In October 2017, following public accusations of sexual harassment and assault against film producer Harvey Weinstein, actress Alyssa Milano encouraged victims to bring the taboo topic out of the shadows by sharing their own stories on social media. The resulting #MeToo movement resulted in widespread sharing on social media, and the new study, published in JAMA Internal Medicine, offers fresh evidence that the movement has contributed to a shift in public thinking about these issues, said senior author John Ayers of the University of California, San Diego.
"#MeToo is not the first movement to empower victims of sexual violence, but what is unique compared to past movements is #MeToo's staying power," Ayers said by email.
For the study, researchers monitored the volume of Google searches originating in the U.S. from January 1, 2010 through June 15, 2018 related to sexual harassment and assault.
During the last eight months of the study period - after #MeToo began - there were 40 to 54 million Google searches related to sexual harassment or assault, the greatest number of searches on this topic ever recorded in the U.S., the study found.
Overall volume for this topic was 86 percent higher during these eight months than what researchers calculated would have occurred in the absence of #MeToo based on their analysis of the earlier years of the study.
Searches related specifically to reporting sexual harassment and assault were 30 percent higher than expected over the last eight months of the study.
And searches related to preventive training for sexual harassment and assault were 51 percent higher than expected.
These results suggest that #MeToo may have reduced the stigma of reporting or discussing sexual harassment and assault, the authors conclude.
Google searches may also help connect victims with needed support and health resources, Ayers said.
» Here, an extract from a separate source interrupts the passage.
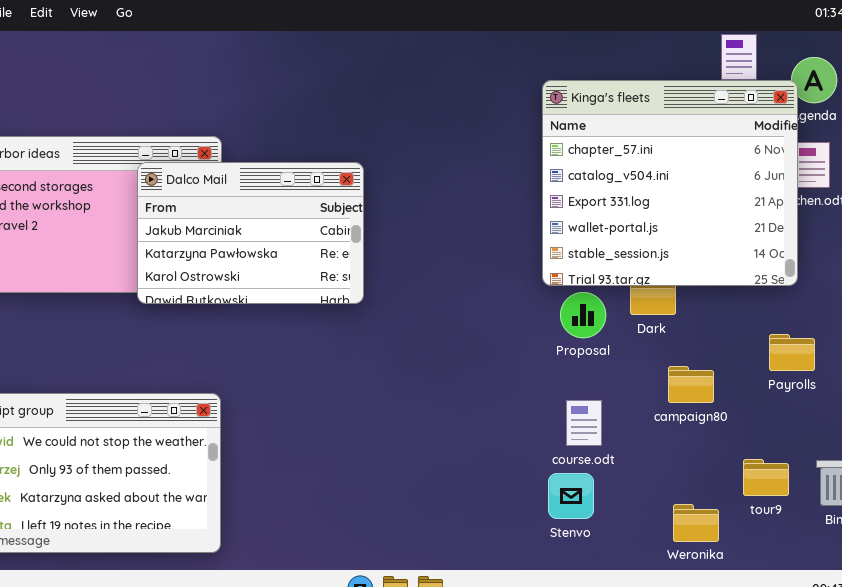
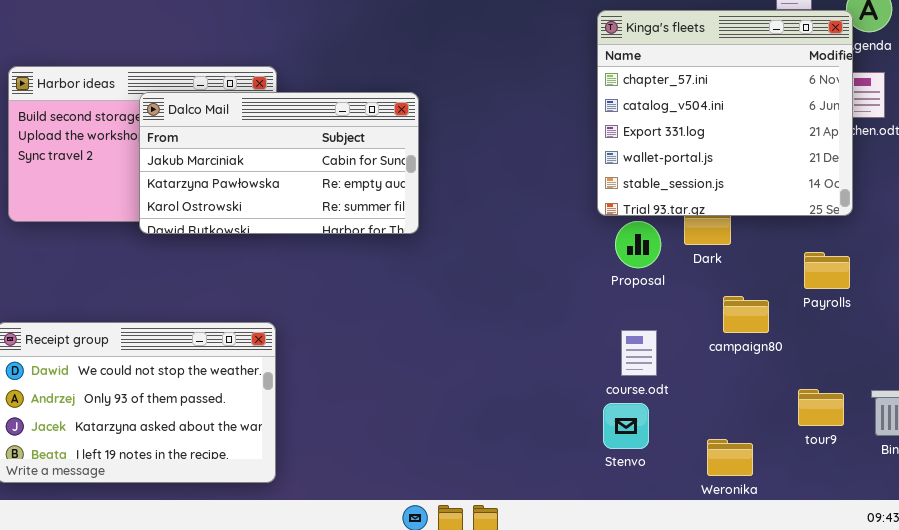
Dalco Mail: [137,162,364,304] -> [139,92,419,234], resized
Payrolls: [769,334,815,371] -> [804,252,850,289], moved
Weronika: [673,504,719,542] -> [707,439,753,476], moved

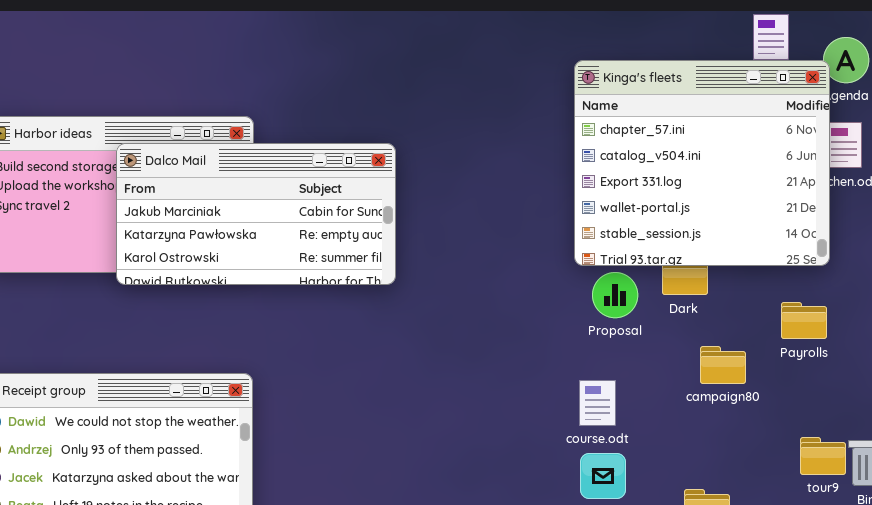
course.odt: [621,330,657,376] -> [579,380,616,426], moved
tour9: [798,389,844,426] -> [800,437,846,475], moved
"Survivors face serious health consequences including physical injury, PTSD symptoms, and emotional trauma," Ayers said. "Yet, public investments in preventing and responding to sexual violence is disproportionately small compared with other health issues."
However, the authors note, online activity is only a proxy for public engagement with topics like sexual harassment and assault, and more research is needed to determine whether or how the surge in Google activity might relate to meaningful shifts in public opinion or behavior.
It's also unclear whether surges in search activity related to sexual harassment and assault were sustained only by the #MeToo movement on social media or related also to media coverage of accusations against high-profile men across a wide range of industries, said Luis Rocha, a researcher at the School of Informatics & Computing at Indiana University in Bloomington.
"This is all new territory and only time will tell with future studies," Rocha, who wasn't involved in the study, said by email.
"I would think that what people do online will lead to greater awareness that can in turn lead to changes in workplace environments," Rocha added. "If people are searching online in great volumes for the topic, it means they are interested (even if pinged by the media) in the topic, so I would expect this to have very real impact in all aspects of their lives."